NatWest Group, İngiltere'deki şirket cihazlarında mesajlaşma hizmetlerini WhatsApp, Facebook Messenger ve Skype'ı, birbirleriyle iletişim kurmak için onları kullanan personeli durdurmak için engelledi.
Banka, çalışanlara iş konularıyla ilgili konuşmalar için "onaylı kanallara" bağlı kalmalarını söylemişti.
Ancak şimdi daha da ileri gitti ve platformları iş telefonlarında ve bilgisayarlarda erişilemez hale getirdi.
Sözde kanal dışı iletişim hem iş hem de politikada kalıcı bir sorundur, WhatsApp gibi hizmetlerin bazı konuşmaların maruz kalabileceği incelemeyi azaltmak için kullanıldığı endişeleri vardır.
İletileri almak zor olabilir veya hatta kaybolmaya ayarlanabilir - onaylanmış kanallardan gönderilenler tamamen geri alınabilir, yani şüpheli bir yanlışlık varsa incelenebilirler.
NatWest yaptığı açıklamada, "Birçok kuruluş gibi, yalnızca iç veya dış iş konularında iletişim kurmak için onaylanmış kanalların kullanılmasına izin veriyoruz." dedi.
Bu değişikliğin bu ayın başlarında yürürlüğe girdiği belirtildi.
ABD'deki bankalara, kayıt tutma kuralları üzerinden son birkaç yılda 2,8 milyar dolardan fazla para cezası verildi - bazı mesajlaşma hizmetlerinden eski mesajları alamayan işçiler.
JPMorgan Chase, Wells Fargo, Bank of America ve Citigroup cezalar ile verilecek olanlar arasındadır.
Ağustos ayında İngiltere bankacılık düzenleyicisi Financial Conduct Authority'nin (FCA) banka çalışanlarının mesajlaşma hizmetlerini nasıl kullandıklarına dair bir araştırma yapmayı düşündüğü bildirildi.
Enerji düzenleyicisi Ofgem tarafından özel telefonlarda WhatsApp üzerinden yapılan aramalar üzerine Morgan Stanley'e verilen bir cezayı takip ediyor - kayıt tutma kurallarını ihlal ediyor.

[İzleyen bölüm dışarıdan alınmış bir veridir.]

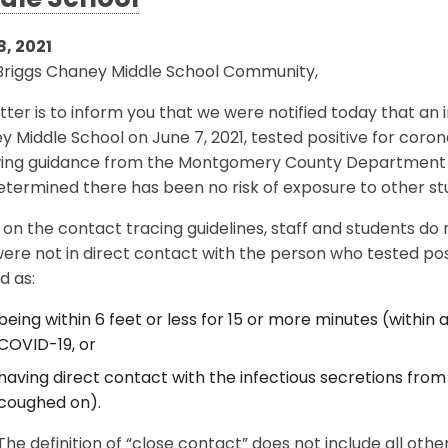
dle School
8, 2021
Briggs Chaney Middle School Community,
etter is to inform you that we were notified today that an 
 Middle School on June 7, 2021, tested positive for coron
wing guidance from the Montgomery County Department o
termined there has been no risk of exposure to other stu
on the contact tracing guidelines, staff and students do
ere not in direct contact with the person who tested posi
d as:
being within 6 feet or less for 15 or more minutes (within 
COVID-19, or
having direct contact with the infectious secretions from 
coughed on).
The definition of “close contact” does not include all other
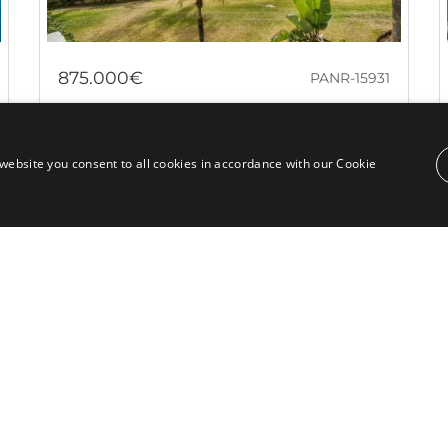
875.000€
PANR-15931
Beautiful apartment within a luxurious
beachfront community in Puerto Banús
website you consent to all cookies in accordance with our Cookie
This property represents a truly exceptional
opportunity in the real estate market: a beachfront
apartment with panoramic sea views,...
Bedrooms:
2
Baths:
2
Built:
91 m²
Interior:
76 m²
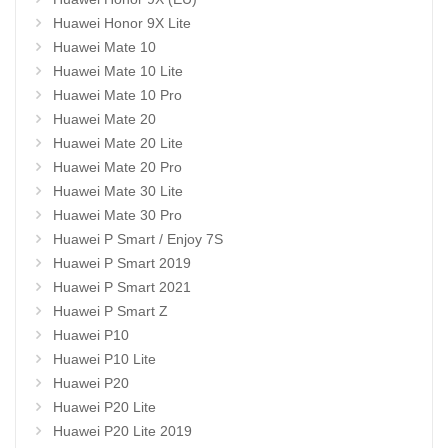
Huawei Honor 9X Lite
Huawei Mate 10
Huawei Mate 10 Lite
Huawei Mate 10 Pro
Huawei Mate 20
Huawei Mate 20 Lite
Huawei Mate 20 Pro
Huawei Mate 30 Lite
Huawei Mate 30 Pro
Huawei P Smart / Enjoy 7S
Huawei P Smart 2019
Huawei P Smart 2021
Huawei P Smart Z
Huawei P10
Huawei P10 Lite
Huawei P20
Huawei P20 Lite
Huawei P20 Lite 2019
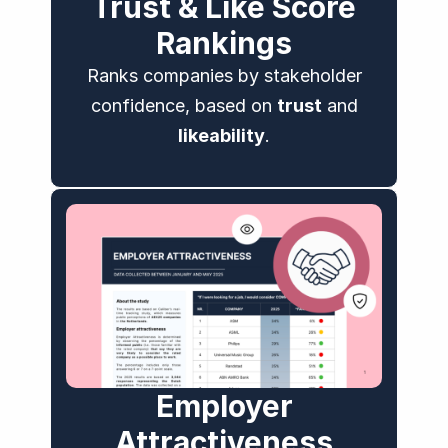
Trust & Like Score
Rankings
Ranks companies by stakeholder
confidence, based on
trust
and
likeability
.
Employer
Attractiveness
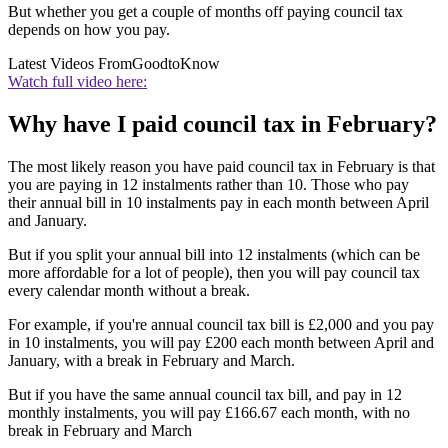
But whether you get a couple of months off paying council tax
depends on how you pay.
Latest Videos From
GoodtoKnow
Watch full video here:
Why have I paid council tax in February?
The most likely reason you have paid council tax in February is that
you are paying in 12 instalments rather than 10. Those who pay
their annual bill in 10 instalments pay in each month between April
and January.
But if you split your annual bill into 12 instalments (which can be
more affordable for a lot of people), then you will pay council tax
every calendar month without a break.
For example, if you're annual council tax bill is £2,000 and you pay
in 10 instalments, you will pay £200 each month between April and
January, with a break in February and March.
But if you have the same annual council tax bill, and pay in 12
monthly instalments, you will pay £166.67 each month, with no
break in February and March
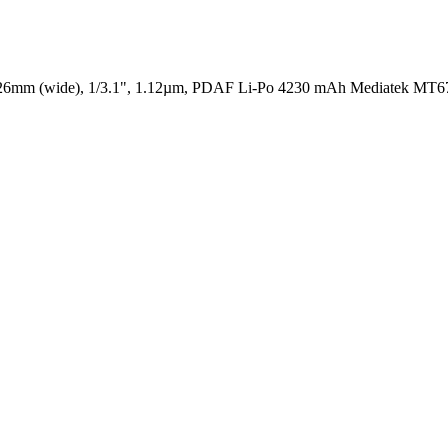
 26mm (wide), 1/3.1", 1.12µm, PDAF
Li-Po 4230 mAh
Mediatek MT67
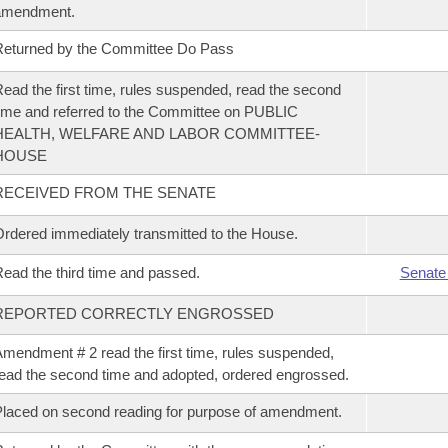
amendment.
eturned by the Committee Do Pass
ead the first time, rules suspended, read the second
ime and referred to the Committee on PUBLIC
HEALTH, WELFARE AND LABOR COMMITTEE-
HOUSE
RECEIVED FROM THE SENATE
rdered immediately transmitted to the House.
ead the third time and passed.
Senate
REPORTED CORRECTLY ENGROSSED
mendment # 2 read the first time, rules suspended,
ead the second time and adopted, ordered engrossed.
laced on second reading for purpose of amendment.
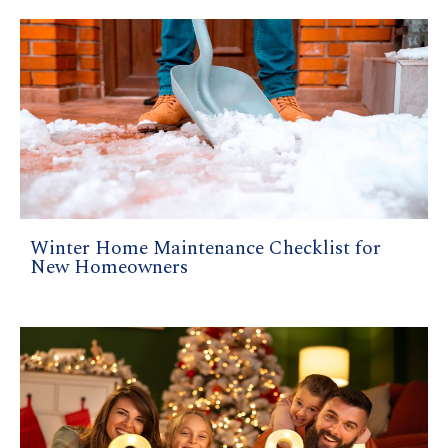
Winter Home Maintenance Checklist for
New Homeowners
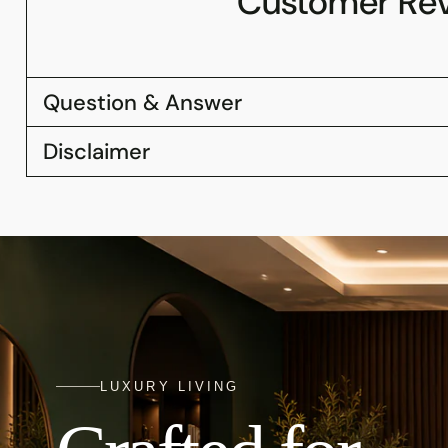
Customer Re
Question & Answer
Disclaimer
LUXURY LIVING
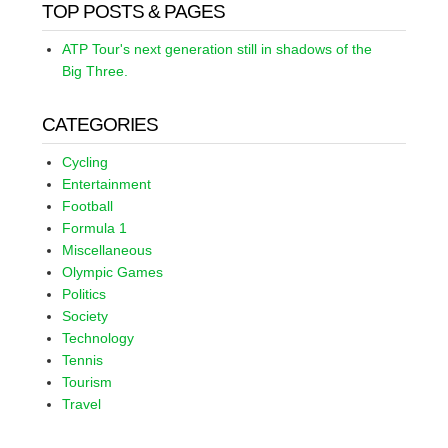
TOP POSTS & PAGES
ATP Tour's next generation still in shadows of the
Big Three.
CATEGORIES
Cycling
Entertainment
Football
Formula 1
Miscellaneous
Olympic Games
Politics
Society
Technology
Tennis
Tourism
Travel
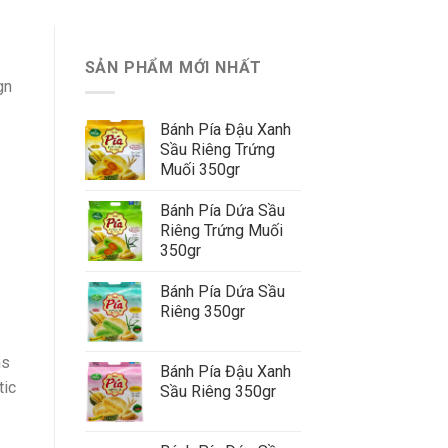
SẢN PHẨM MỚI NHẤT
gn
Bánh Pía Đậu Xanh
Sầu Riêng Trứng
Muối 350gr
Bánh Pía Dứa Sầu
Riêng Trứng Muối
350gr
Bánh Pía Dứa Sầu
Riêng 350gr
ns
Bánh Pía Đậu Xanh
tic
Sầu Riêng 350gr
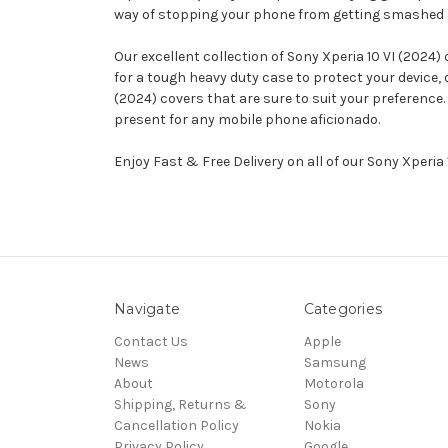
way of stopping your phone from getting smashed and 
Our excellent collection of Sony Xperia 10 VI (2024)
for a tough heavy duty case to protect your device,
(2024) covers that are sure to suit your preference.
present for any mobile phone aficionado.
Enjoy Fast & Free Delivery on all of our Sony Xperia
Navigate
Categories
Contact Us
Apple
News
Samsung
About
Motorola
Shipping, Returns &
Sony
Cancellation Policy
Nokia
Privacy Policy
Google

Bankacılığın dışında, kamu sektöründeki uygulamaları kullanan personelle, bakanların son yıllarda devlet işleri için WhatsApp'ı nasıl kullandıklarını çevreleyen sorularla ilgili sorunlar yaşandı.
İngiltere Covid soruşturması, yetkililerin ve bakanların pandemi sırasında değiştirilen WhatsApp mesajlarını sildiğini ortaya koydu.
Bu, dönemin başbakanı Boris Johnson'ı da içeriyordu ve kabine üyesi Penny Mordaunt, kendisiyle iki yıl süren mesajların kaybolduğunu söyledi.
Johnson, soruşturmaya yaklaşık 5.000 mesaj kaybettiğini söyledi.